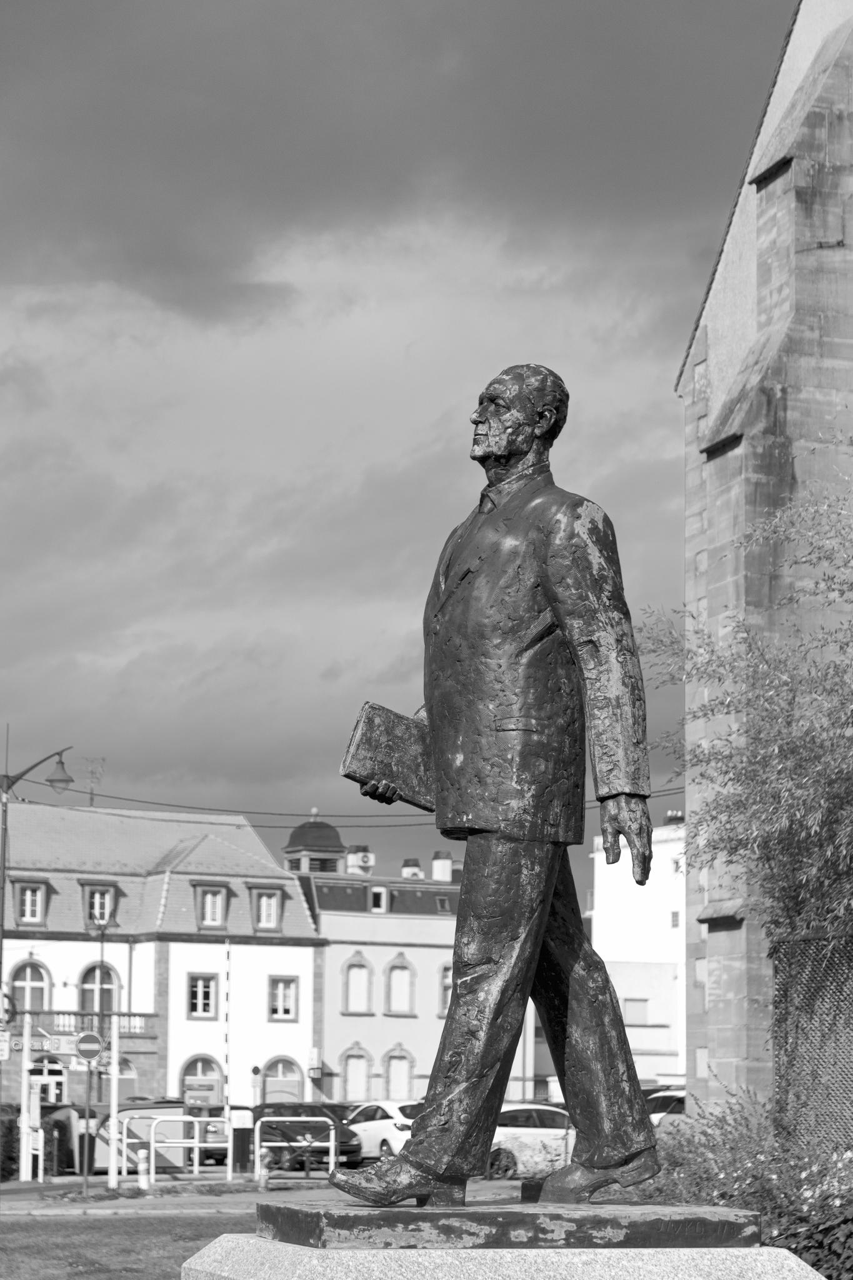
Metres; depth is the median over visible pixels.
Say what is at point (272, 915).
dormer window
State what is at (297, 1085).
arched window
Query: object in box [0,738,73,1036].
street lamp
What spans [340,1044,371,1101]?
window
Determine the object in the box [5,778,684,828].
overhead cable
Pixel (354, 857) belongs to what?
chimney
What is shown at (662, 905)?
white building
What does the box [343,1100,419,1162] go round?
white car
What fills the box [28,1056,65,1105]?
door
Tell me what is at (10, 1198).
pavement
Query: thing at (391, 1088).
window
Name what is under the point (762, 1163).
shrub
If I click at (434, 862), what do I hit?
chimney
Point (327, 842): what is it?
cupola
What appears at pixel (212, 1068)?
arched window
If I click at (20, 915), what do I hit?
dormer window
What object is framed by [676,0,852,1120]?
stone church
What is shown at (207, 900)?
dormer window
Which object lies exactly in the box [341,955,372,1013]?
window
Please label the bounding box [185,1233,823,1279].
stone pedestal
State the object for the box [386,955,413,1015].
window
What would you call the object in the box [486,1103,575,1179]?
white car
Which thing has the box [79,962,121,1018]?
arched window
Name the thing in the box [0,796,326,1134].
white building
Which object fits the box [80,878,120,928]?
dormer window
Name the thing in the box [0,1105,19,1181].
hedge
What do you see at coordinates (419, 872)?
chimney
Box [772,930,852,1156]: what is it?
fence
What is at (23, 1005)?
arched window
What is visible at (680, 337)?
sky
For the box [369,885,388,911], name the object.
window
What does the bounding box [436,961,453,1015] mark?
window
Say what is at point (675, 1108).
car
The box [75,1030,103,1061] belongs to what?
no entry sign
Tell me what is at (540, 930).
bronze statue
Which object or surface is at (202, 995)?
window
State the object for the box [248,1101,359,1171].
black car
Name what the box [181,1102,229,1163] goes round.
car
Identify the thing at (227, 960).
striped pole
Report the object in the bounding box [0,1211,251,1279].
lawn
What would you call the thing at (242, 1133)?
box
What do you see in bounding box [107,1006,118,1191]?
white post
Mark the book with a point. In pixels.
(379, 740)
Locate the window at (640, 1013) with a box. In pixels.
[621,997,648,1026]
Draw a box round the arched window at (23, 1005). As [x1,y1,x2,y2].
[7,958,51,1014]
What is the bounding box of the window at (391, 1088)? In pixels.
[383,1045,414,1101]
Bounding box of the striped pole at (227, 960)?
[224,938,231,1115]
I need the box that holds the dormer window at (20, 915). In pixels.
[11,876,49,927]
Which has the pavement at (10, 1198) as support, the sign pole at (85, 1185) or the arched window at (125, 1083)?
the sign pole at (85, 1185)
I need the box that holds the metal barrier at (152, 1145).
[121,1115,222,1183]
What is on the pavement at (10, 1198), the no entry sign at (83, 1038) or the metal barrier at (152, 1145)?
the metal barrier at (152, 1145)
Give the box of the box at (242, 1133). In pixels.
[230,1107,254,1176]
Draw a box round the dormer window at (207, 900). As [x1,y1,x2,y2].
[191,880,229,930]
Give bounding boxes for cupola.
[280,808,347,873]
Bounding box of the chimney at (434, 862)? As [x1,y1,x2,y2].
[430,850,453,881]
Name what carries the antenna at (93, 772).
on the white building at (299, 910)
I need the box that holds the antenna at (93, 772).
[82,756,105,805]
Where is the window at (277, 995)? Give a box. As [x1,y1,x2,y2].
[268,976,298,1020]
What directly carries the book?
in the bronze statue
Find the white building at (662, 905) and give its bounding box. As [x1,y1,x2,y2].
[587,822,686,1089]
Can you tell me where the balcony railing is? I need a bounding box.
[8,1010,151,1038]
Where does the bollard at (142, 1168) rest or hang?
on the pavement at (10, 1198)
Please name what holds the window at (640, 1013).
in the white building at (662, 905)
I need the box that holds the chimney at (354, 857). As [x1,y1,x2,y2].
[344,843,374,875]
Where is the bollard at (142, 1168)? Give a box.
[135,1147,151,1192]
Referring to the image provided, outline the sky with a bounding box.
[0,0,794,910]
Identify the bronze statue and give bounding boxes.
[330,364,667,1203]
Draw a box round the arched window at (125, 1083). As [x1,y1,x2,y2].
[109,1055,139,1100]
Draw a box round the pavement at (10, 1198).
[0,1173,516,1215]
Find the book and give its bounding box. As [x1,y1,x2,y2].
[340,702,436,808]
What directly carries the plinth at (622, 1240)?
on the stone pedestal
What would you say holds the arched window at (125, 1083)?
in the white building at (299, 910)
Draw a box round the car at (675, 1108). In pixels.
[643,1087,686,1130]
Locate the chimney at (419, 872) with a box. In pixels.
[400,858,423,878]
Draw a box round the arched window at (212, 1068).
[180,1054,223,1108]
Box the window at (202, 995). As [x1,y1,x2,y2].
[186,973,217,1018]
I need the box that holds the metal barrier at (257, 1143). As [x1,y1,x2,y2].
[255,1118,338,1181]
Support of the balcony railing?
attached to the white building at (299, 910)
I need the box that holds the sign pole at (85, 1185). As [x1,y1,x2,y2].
[81,1061,93,1195]
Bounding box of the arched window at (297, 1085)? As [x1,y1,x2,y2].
[260,1054,303,1105]
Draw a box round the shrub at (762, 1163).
[640,1088,852,1276]
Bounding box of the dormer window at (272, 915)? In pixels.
[248,883,284,931]
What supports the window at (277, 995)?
in the white building at (299, 910)
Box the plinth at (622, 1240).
[256,1200,763,1248]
····················
Description of the task →
In the entries above, copy the lines from the one that contains "Identify the bronze" through the last line, exactly as they appear.

Answer area →
Identify the bronze statue and give bounding boxes.
[330,364,667,1203]
Draw a box round the arched window at (125, 1083). As [x1,y1,x2,y2].
[109,1055,139,1100]
Draw a box round the pavement at (10, 1198).
[0,1173,516,1215]
Find the book and give its bounding box. As [x1,y1,x2,y2].
[340,702,436,808]
What directly carries the plinth at (622, 1240)?
on the stone pedestal
What would you say holds the arched window at (125, 1083)?
in the white building at (299, 910)
Draw a box round the car at (675, 1108). In pixels.
[643,1087,686,1130]
Locate the chimney at (419, 872) with a box. In pixels.
[400,858,423,878]
Draw a box round the arched window at (212, 1068).
[180,1054,223,1108]
Box the window at (202, 995). As [x1,y1,x2,y2].
[186,973,217,1018]
I need the box that holds the metal barrier at (257, 1143). As [x1,y1,x2,y2].
[255,1118,338,1181]
Support of the balcony railing?
attached to the white building at (299, 910)
I need the box that holds the sign pole at (85, 1185). As [x1,y1,x2,y2].
[81,1061,93,1195]
Bounding box of the arched window at (297, 1085)? As [x1,y1,x2,y2].
[260,1054,303,1105]
Draw a box round the shrub at (762, 1163).
[640,1088,852,1276]
Bounding box of the dormer window at (272, 915)? In pixels.
[248,883,284,931]
What supports the window at (277, 995)?
in the white building at (299, 910)
Box the plinth at (622, 1240).
[256,1200,763,1248]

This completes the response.